WHAT NEEDS TO BE DONE ▸ Could you copy out the listing below word for word, beginning with its first line and stopping after the line that contains "common name: Bird's-nest orchid", with both of those lines included?

EXERCISE INPUTS ▸
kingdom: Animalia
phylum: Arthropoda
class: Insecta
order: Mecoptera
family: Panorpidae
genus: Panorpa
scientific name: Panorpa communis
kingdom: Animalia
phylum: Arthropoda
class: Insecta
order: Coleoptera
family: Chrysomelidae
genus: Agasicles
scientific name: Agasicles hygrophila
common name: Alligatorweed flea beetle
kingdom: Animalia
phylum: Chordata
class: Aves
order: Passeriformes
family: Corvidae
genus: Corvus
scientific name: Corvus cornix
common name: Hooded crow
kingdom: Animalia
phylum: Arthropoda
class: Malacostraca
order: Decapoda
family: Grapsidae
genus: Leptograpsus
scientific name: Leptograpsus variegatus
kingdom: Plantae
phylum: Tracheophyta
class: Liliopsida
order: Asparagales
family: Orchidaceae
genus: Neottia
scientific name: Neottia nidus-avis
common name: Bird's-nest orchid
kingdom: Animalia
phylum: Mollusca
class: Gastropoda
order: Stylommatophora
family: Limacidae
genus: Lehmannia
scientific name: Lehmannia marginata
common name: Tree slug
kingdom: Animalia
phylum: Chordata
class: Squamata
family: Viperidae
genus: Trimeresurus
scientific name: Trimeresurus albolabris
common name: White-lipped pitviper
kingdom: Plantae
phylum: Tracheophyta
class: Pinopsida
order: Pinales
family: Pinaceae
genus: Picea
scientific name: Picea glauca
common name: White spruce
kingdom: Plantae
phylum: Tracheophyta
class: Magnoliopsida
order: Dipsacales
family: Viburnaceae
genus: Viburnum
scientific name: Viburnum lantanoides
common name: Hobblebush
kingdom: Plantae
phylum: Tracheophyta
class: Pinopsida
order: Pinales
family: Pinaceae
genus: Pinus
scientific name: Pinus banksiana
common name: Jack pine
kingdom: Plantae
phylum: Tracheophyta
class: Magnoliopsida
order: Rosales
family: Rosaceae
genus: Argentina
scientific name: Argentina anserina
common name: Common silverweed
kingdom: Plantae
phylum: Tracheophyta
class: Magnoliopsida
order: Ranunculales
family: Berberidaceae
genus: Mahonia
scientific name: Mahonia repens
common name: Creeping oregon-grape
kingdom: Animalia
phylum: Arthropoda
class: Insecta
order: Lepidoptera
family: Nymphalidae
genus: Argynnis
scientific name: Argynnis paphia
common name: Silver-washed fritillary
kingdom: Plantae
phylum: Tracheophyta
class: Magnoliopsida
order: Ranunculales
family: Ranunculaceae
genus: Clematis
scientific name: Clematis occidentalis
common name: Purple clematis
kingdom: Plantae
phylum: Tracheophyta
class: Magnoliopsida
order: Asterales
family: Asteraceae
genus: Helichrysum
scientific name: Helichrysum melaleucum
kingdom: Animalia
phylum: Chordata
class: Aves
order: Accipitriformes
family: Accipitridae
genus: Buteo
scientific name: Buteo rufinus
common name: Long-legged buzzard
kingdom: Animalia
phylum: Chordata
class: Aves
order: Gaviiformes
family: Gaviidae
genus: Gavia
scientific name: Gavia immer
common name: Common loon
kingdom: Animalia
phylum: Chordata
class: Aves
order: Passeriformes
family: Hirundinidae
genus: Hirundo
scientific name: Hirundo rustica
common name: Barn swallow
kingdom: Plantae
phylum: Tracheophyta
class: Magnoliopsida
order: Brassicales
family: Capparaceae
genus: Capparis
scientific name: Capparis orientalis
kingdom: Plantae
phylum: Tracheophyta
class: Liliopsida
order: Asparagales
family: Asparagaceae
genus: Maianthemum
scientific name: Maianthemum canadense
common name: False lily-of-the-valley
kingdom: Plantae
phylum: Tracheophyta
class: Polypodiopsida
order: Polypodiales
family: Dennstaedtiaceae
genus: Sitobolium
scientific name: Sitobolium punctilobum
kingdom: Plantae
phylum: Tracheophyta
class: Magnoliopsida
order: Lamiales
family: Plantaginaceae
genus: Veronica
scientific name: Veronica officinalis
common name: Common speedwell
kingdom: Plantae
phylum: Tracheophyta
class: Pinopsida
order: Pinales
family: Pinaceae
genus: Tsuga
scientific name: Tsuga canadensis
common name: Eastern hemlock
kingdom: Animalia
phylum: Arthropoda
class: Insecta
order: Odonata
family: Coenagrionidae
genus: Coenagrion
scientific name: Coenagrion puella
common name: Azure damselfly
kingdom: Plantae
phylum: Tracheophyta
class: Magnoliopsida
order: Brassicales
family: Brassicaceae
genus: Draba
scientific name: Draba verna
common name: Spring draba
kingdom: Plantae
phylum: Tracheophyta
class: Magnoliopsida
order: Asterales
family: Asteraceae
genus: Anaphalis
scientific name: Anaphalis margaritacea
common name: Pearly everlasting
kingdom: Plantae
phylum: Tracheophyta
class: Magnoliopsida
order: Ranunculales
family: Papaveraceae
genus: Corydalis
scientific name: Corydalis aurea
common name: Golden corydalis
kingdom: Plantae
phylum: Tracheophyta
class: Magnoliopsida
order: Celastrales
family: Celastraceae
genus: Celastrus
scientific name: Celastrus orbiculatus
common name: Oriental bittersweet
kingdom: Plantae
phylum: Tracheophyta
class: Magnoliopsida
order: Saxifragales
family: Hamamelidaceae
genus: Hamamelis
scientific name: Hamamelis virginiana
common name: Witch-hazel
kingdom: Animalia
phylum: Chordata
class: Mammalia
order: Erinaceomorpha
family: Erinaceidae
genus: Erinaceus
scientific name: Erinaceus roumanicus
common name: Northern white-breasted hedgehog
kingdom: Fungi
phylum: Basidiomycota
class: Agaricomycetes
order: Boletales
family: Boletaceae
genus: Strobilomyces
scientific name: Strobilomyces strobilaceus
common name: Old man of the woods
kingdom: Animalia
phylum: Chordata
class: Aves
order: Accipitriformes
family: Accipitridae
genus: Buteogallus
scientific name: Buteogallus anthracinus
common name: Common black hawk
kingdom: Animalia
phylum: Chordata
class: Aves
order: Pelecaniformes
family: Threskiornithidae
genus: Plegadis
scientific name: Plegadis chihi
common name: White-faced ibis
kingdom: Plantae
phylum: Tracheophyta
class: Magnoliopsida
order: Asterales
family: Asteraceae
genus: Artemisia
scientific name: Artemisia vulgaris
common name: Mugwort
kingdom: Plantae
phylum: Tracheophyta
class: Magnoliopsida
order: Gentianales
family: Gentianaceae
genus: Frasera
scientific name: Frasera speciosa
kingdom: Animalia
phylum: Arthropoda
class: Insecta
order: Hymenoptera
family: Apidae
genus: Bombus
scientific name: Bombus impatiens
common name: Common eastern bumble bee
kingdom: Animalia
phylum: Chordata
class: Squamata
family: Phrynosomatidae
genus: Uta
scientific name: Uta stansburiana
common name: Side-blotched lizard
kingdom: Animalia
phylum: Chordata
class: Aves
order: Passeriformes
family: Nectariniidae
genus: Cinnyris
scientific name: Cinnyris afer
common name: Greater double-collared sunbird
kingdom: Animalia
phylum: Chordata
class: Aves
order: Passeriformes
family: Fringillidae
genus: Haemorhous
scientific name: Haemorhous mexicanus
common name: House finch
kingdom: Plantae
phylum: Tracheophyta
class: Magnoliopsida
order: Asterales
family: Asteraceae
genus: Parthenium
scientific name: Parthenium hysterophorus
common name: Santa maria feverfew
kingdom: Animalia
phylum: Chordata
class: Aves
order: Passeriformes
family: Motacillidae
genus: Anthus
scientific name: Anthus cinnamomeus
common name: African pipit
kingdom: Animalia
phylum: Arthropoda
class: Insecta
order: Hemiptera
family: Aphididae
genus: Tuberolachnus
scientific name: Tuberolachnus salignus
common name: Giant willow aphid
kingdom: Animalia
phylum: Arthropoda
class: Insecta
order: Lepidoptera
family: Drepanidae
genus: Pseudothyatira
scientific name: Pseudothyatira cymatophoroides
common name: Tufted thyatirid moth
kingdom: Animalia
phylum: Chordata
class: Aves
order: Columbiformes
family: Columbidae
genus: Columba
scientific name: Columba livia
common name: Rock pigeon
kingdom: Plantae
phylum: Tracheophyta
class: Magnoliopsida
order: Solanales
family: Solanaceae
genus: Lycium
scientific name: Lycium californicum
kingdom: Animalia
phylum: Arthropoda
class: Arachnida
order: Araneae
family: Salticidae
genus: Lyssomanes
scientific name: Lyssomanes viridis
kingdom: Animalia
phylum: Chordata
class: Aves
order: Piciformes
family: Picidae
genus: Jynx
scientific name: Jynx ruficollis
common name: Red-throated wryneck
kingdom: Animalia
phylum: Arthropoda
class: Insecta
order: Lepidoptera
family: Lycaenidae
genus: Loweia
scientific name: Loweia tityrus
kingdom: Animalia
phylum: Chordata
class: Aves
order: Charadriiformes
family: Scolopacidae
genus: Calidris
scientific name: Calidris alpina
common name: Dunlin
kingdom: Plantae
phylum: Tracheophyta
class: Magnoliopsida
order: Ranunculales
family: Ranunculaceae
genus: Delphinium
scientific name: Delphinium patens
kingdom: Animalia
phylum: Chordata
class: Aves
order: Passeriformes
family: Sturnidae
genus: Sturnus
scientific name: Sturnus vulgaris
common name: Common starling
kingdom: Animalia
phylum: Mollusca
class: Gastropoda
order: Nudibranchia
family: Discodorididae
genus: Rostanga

SOLVED EXERCISE ▸
kingdom: Animalia
phylum: Arthropoda
class: Insecta
order: Mecoptera
family: Panorpidae
genus: Panorpa
scientific name: Panorpa communis
kingdom: Animalia
phylum: Arthropoda
class: Insecta
order: Coleoptera
family: Chrysomelidae
genus: Agasicles
scientific name: Agasicles hygrophila
common name: Alligatorweed flea beetle
kingdom: Animalia
phylum: Chordata
class: Aves
order: Passeriformes
family: Corvidae
genus: Corvus
scientific name: Corvus cornix
common name: Hooded crow
kingdom: Animalia
phylum: Arthropoda
class: Malacostraca
order: Decapoda
family: Grapsidae
genus: Leptograpsus
scientific name: Leptograpsus variegatus
kingdom: Plantae
phylum: Tracheophyta
class: Liliopsida
order: Asparagales
family: Orchidaceae
genus: Neottia
scientific name: Neottia nidus-avis
common name: Bird's-nest orchid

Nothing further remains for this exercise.